Risques psychosociaux : les obligations des entreprises et la réalité du terrain

Les risques psychosociaux (RPS) désignent l’ensemble des pressions et des tensions liées à l’organisation du travail qui affectent la santé psychologique des salariés. Stress chronique, surcharge, harcèlement, perte de sens ou violences internes et externes en sont les principales manifestations.
En France, la loi impose aux employeurs une responsabilité claire : protéger la santé physique et mentale des travailleurs. Mais entre la règle et la pratique, le décalage est souvent flagrant.
Un cadre légal exigeant
L’article L.4121-1 du Code du travail est sans ambiguïté : l’employeur doit prendre les mesures nécessaires pour assurer la sécurité et protéger la santé physique et mentale des salariés. Cette obligation couvre explicitement les RPS.
La loi impose également l’application de principes de prévention (article L.4121-2) :
– éviter les risques,
– évaluer ceux qui ne peuvent être évités,
– adapter le travail à l’homme,
– planifier la prévention dans la technique, l’organisation et les relations sociales.
Ainsi, le législateur reconnaît que la santé au travail ne se limite pas à l’absence d’accident, mais inclut la qualité de vie psychologique.
Le document unique : un outil clé, souvent négligé
L’évaluation des RPS doit figurer dans le document unique d’évaluation des risques professionnels (DUERP), obligatoire dans toutes les entreprises. Cet outil doit recenser les dangers, analyser les situations et proposer des actions concrètes.
Dans la théorie, c’est un instrument central de prévention.
Dans la pratique, beaucoup d’entreprises se contentent d’un document formel, mis à jour de façon minimale pour éviter les sanctions.
La dimension vivante du DUERP — dialogue avec les salariés, plan d’action suivi et mesuré — est trop souvent absente.
Les acteurs internes mobilisés
Plusieurs acteurs sont censés garantir la prévention des RPS :
le CSE (Comité Social et Économique), consulté sur l’organisation du travail et les mesures de prévention ;
le médecin du travail et le service de prévention en santé au travail, qui alertent et conseillent ;
les managers, censés être formés à repérer les signaux de souffrance.
Pourtant, la formation reste inégale et la parole des instances internes peine parfois à se traduire en actions concrètes.
Responsabilité et sanctions
Jusqu’en 2015, la jurisprudence imposait une obligation de sécurité de résultat : tout dommage engageait la responsabilité de l’employeur. Depuis, il s’agit d’une obligation de moyens renforcés : l’entreprise doit démontrer qu’elle a pris toutes les mesures nécessaires.
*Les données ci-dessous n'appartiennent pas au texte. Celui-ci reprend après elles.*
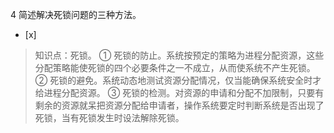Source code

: 4
简述解决死锁问题的三种方法。
- [x]  

> 知识点：死锁。
> ① 死锁的防止。系统按预定的策略为进程分配资源，这些分配策略能使死锁的四个必要条件之一不成立，从而使系统不产生死锁。 ②
> 死锁的避免。系统动态地测试资源分配情况，仅当能确保系统安全时才给进程分配资源。 ③
> 死锁的检测。对资源的申请和分配不加限制，只要有剩余的资源就呆把资源分配给申请者，操作系统要定时判断系统是否出现了死锁，当有死锁发生时设法解除死锁。
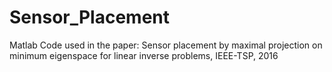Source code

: # Sensor_Placement
Matlab Code used in the paper: Sensor placement by maximal projection on minimum eigenspace for linear inverse problems, IEEE-TSP, 2016
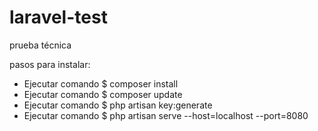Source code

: # laravel-test
prueba técnica

pasos para instalar:

<ul>
    <li>Ejecutar comando $ composer install</li>
    <li>Ejecutar comando $ composer update</li>
    <li>Ejecutar comando $ php artisan key:generate</li>
    <li>Ejecutar comando $ php artisan serve --host=localhost --port=8080</li>
</ul>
En cas de manquement, la responsabilité civile (indemnisation) ou pénale (mise en danger, harcèlement) peut être engagée. Cependant, les contentieux restent longs, complexes et difficiles à prouver pour les salariés.
Le décalage entre la loi et la réalité
La France dispose d’un cadre légal solide. Pourtant, sur le terrain, les RPS continuent de progresser. Plusieurs critiques reviennent :
– Formalisation sans action : des documents existent, mais peu d’actions concrètes sont suivies.
– Culture du chiffre : certaines entreprises privilégient les indicateurs financiers au détriment de la santé psychologique.
– Isolement des salariés : la peur de se plaindre, la honte ou la crainte de perdre sa place réduisent la visibilité des problèmes.
– Prévention tardive : beaucoup d’actions sont réactives (après un burn-out ou une plainte) plutôt que réellement préventives.
Ce décalage révèle une tension entre l’affichage légal et la réalité vécue dans les équipes.
La prévention des RPS est une obligation légale claire : les entreprises doivent évaluer, planifier et agir pour protéger la santé psychologique de leurs salariés. Mais dans la pratique, cette obligation se heurte souvent à une application minimaliste ou formelle.
Le risque est double : d’un côté, les salariés continuent de souffrir de stress, de harcèlement ou d’épuisement ; de l’autre, les entreprises s’exposent à des contentieux coûteux et à une perte de crédibilité.
Au-delà du respect de la loi, prévenir les RPS devrait être perçu comme un enjeu stratégique : celui de préserver la cohésion, la performance et la santé durable au travail.